Population (2018 census)
- • Total: 105,415
- • Density: 247/km^{2} (641/sq mi)
- Time zone: UTC+6 (Central Time)
- Climate: Am

= Coatepeque, Quetzaltenango =

Coatepeque (/es/), also known as Village of gardenias, is a town and municipality in the Quetzaltenango department of Guatemala. According to the 2018 census, the town of Coatepeque had a population of 37,330.

Coatepeque sits near the Suchiate River and is a transportation center on the Pacific Coast Highway.

==Climate==

Coatepeque has a tropical monsoon climate (Am) with moderate to little rainfall from December to March and heavy to very heavy rainfall from April to November.

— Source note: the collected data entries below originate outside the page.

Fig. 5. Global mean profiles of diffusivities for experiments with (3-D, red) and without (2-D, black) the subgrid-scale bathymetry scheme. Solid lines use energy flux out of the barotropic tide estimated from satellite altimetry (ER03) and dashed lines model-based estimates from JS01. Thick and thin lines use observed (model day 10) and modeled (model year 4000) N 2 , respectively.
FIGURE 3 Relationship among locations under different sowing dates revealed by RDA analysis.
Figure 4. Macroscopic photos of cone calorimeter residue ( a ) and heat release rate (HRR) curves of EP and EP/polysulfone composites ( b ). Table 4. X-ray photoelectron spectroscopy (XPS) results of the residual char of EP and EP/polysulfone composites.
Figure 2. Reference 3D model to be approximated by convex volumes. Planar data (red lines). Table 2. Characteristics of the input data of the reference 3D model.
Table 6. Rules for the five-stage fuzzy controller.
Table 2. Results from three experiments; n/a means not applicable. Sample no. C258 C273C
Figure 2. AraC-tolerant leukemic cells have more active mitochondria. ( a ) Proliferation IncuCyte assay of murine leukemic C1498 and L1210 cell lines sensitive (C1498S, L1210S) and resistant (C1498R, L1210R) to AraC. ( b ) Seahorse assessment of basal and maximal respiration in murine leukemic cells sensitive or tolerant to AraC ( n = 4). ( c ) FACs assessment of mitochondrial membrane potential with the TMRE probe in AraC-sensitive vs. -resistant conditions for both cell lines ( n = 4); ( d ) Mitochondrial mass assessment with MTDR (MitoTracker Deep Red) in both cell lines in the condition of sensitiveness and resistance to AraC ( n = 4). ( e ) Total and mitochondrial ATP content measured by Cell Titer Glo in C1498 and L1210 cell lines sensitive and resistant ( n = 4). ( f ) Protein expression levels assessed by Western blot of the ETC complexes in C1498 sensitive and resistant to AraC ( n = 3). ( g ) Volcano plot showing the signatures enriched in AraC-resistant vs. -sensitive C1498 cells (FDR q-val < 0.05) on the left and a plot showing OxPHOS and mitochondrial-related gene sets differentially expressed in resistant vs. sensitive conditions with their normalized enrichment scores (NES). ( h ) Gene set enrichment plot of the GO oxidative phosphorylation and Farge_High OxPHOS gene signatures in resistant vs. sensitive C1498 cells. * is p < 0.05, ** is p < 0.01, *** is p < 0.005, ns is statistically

Climate data for Coatepeque
| Month | Jan | Feb | Mar | Apr | May | Jun | Jul | Aug | Sep | Oct | Nov | Dec | Year |
| Mean daily maximum °C (°F) | 30.4 (86.7) | 30.8 (87.4) | 32.3 (90.1) | 32.2 (90.0) | 32.0 (89.6) | 30.6 (87.1) | 31.4 (88.5) | 31.5 (88.7) | 30.9 (87.6) | 30.2 (86.4) | 30.4 (86.7) | 30.1 (86.2) | 31.1 (87.9) |
| Daily mean °C (°F) | 24.0 (75.2) | 24.3 (75.7) | 25.7 (78.3) | 26.2 (79.2) | 26.3 (79.3) | 25.5 (77.9) | 25.9 (78.6) | 26.0 (78.8) | 25.7 (78.3) | 25.0 (77.0) | 24.9 (76.8) | 24.1 (75.4) | 25.3 (77.5) |
| Mean daily minimum °C (°F) | 17.6 (63.7) | 17.9 (64.2) | 19.1 (66.4) | 20.3 (68.5) | 20.6 (69.1) | 20.5 (68.9) | 20.4 (68.7) | 20.5 (68.9) | 20.5 (68.9) | 19.9 (67.8) | 19.5 (67.1) | 18.2 (64.8) | 19.6 (67.2) |
| Average precipitation mm (inches) | 18 (0.7) | 24 (0.9) | 68 (2.7) | 195 (7.7) | 417 (16.4) | 666 (26.2) | 496 (19.5) | 614 (24.2) | 694 (27.3) | 648 (25.5) | 154 (6.1) | 37 (1.5) | 4,031 (158.7) |
Source: Climate-Data.org

==Structures==
Archaeology

Takalik Abaj is nearby.

==Events==
Sports

Deportivo Coatepeque football club play in the Liga Nacional (the Major National League) of Guatemalan Football. The Serpientes Rojas play their home games in the Israel Barrios Stadium (capacity 24,000, natural grass turf).

==Geographic location==
The Coatepeque urban area has 22 neighborhoods, and its rural area has 15 middle sized villages and 25 small sized ones.
It is located 40 kilometers south west from Quetzaltenango city.